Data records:
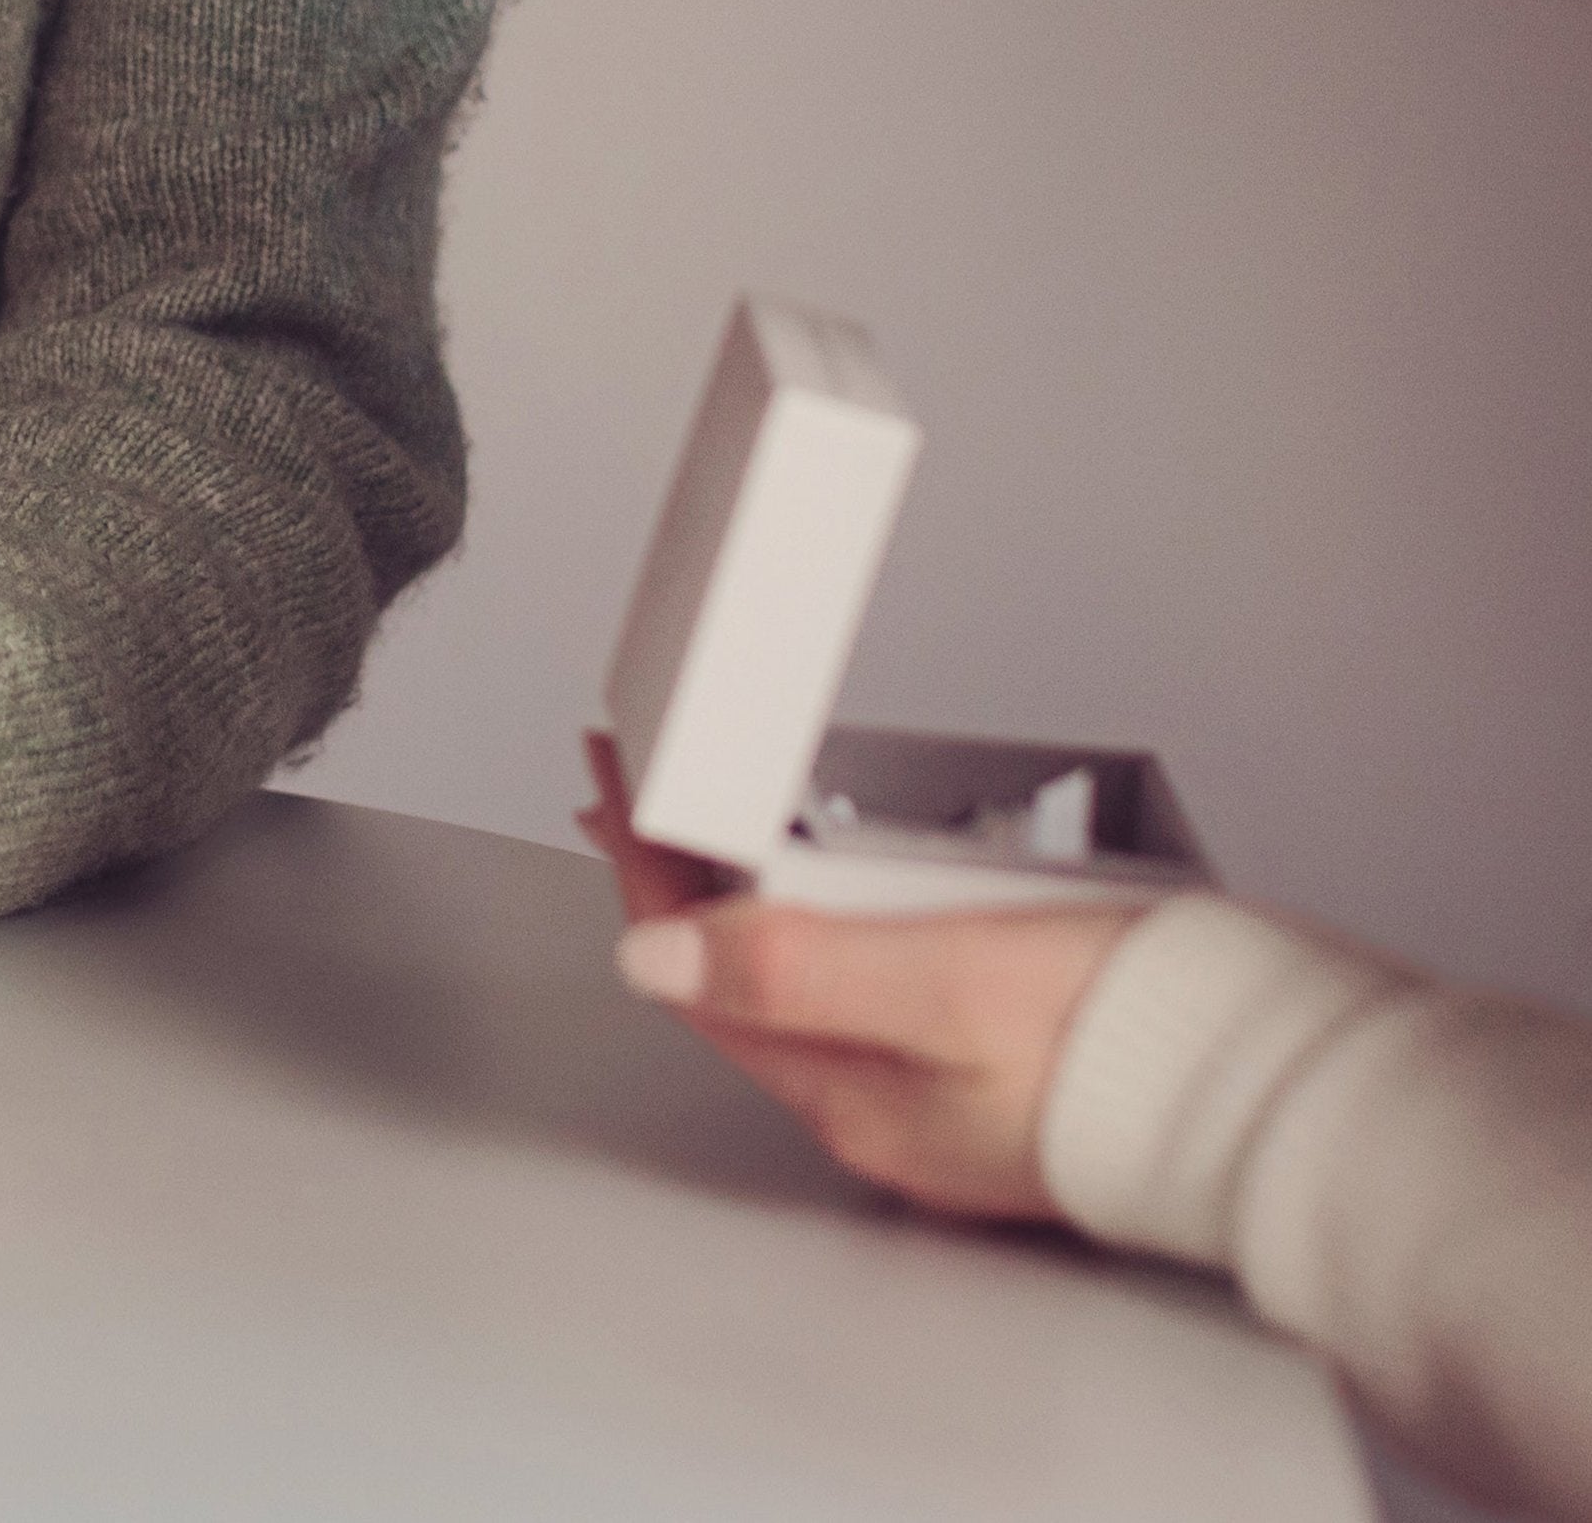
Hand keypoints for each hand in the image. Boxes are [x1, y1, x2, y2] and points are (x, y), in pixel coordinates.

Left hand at [577, 731, 1138, 1218]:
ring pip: (800, 989)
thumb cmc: (1130, 1044)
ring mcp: (941, 1102)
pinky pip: (873, 996)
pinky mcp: (999, 1080)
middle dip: (677, 883)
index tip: (612, 780)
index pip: (697, 969)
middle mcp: (883, 1111)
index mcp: (853, 1093)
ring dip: (747, 905)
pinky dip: (827, 932)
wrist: (1278, 1094)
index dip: (644, 864)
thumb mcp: (941, 982)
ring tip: (709, 832)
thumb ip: (795, 968)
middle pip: (735, 980)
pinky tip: (838, 897)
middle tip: (635, 797)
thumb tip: (657, 959)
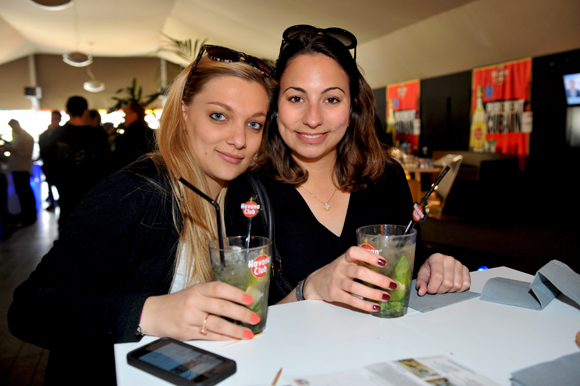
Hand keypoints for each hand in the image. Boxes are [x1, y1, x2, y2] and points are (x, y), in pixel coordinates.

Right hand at [139, 281, 259, 340]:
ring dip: (235, 330)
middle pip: (222, 308)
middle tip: (254, 318)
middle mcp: (194, 302)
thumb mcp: (195, 291)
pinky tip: (233, 337)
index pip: (220, 288)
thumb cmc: (180, 301)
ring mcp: (190, 318)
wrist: (155, 313)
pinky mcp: (187, 332)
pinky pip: (209, 336)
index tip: (250, 300)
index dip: (236, 293)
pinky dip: (223, 337)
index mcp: (198, 289)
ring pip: (217, 325)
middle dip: (241, 314)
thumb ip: (214, 295)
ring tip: (248, 333)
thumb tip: (239, 301)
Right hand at [303, 246, 398, 312]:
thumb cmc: (337, 272)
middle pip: (359, 272)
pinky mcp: (334, 294)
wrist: (316, 282)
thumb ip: (361, 263)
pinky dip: (364, 304)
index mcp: (345, 258)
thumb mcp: (346, 263)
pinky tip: (375, 307)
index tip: (383, 262)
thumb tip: (388, 270)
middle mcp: (340, 268)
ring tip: (386, 297)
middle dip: (378, 279)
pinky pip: (351, 300)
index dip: (369, 256)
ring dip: (373, 293)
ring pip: (355, 287)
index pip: (354, 252)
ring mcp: (336, 281)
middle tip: (392, 284)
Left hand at [415, 253, 470, 295]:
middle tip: (436, 288)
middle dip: (440, 290)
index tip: (430, 290)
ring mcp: (459, 264)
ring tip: (443, 286)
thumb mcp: (422, 275)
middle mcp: (449, 259)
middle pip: (448, 283)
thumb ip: (420, 283)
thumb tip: (421, 292)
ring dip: (449, 290)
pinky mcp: (465, 270)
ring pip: (457, 285)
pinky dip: (459, 289)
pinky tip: (452, 286)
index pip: (438, 276)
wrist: (438, 265)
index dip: (433, 287)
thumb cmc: (429, 270)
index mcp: (436, 258)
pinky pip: (466, 284)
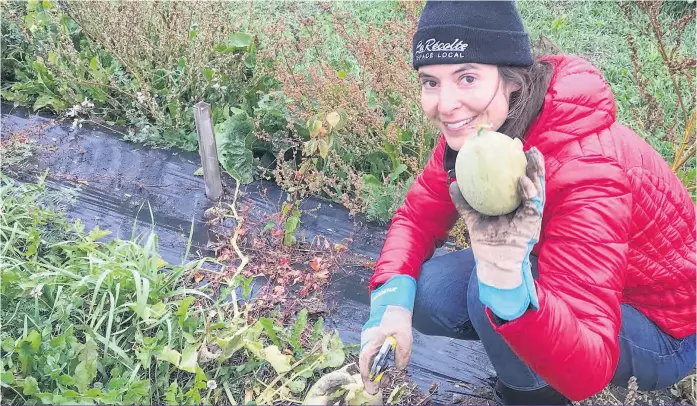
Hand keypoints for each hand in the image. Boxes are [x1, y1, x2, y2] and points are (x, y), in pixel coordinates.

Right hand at [359, 275, 414, 394]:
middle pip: (366, 362)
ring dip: (375, 370)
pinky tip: (386, 366)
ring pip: (369, 359)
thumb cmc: (398, 318)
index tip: (371, 386)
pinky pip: (373, 354)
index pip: (365, 361)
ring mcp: (369, 340)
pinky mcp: (373, 340)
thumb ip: (403, 353)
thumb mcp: (405, 336)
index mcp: (372, 340)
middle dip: (372, 376)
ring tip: (384, 379)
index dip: (367, 375)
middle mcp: (367, 341)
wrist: (394, 303)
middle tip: (380, 386)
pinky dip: (377, 363)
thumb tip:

• _HOW TO COMPLETE THIS TASK_
Return each line from the records that includes the word "hand".

• _RESULT OF THIS EXERCISE_
Hand keypoints for each hand in the image. Boxes are [x1, y1, x2, y2] and points are (x, y), in pixel coordinates.
Left hand at [577, 731, 1138, 1218]:
Hand keypoints for each hand in the image. Boxes are [x1, y1, x2, y2] and points are (x, y), in pixel coordinates.
Right hand at [139, 281, 259, 340]:
Right hand at [303, 246, 398, 312]:
Left hand at [415, 253, 470, 295]:
Hand keypoints for each hand in the image. Boxes are [x1, y1, x2, y2] and points are (x, y), in pixel coordinates.
Right hand at [359, 275, 414, 394]:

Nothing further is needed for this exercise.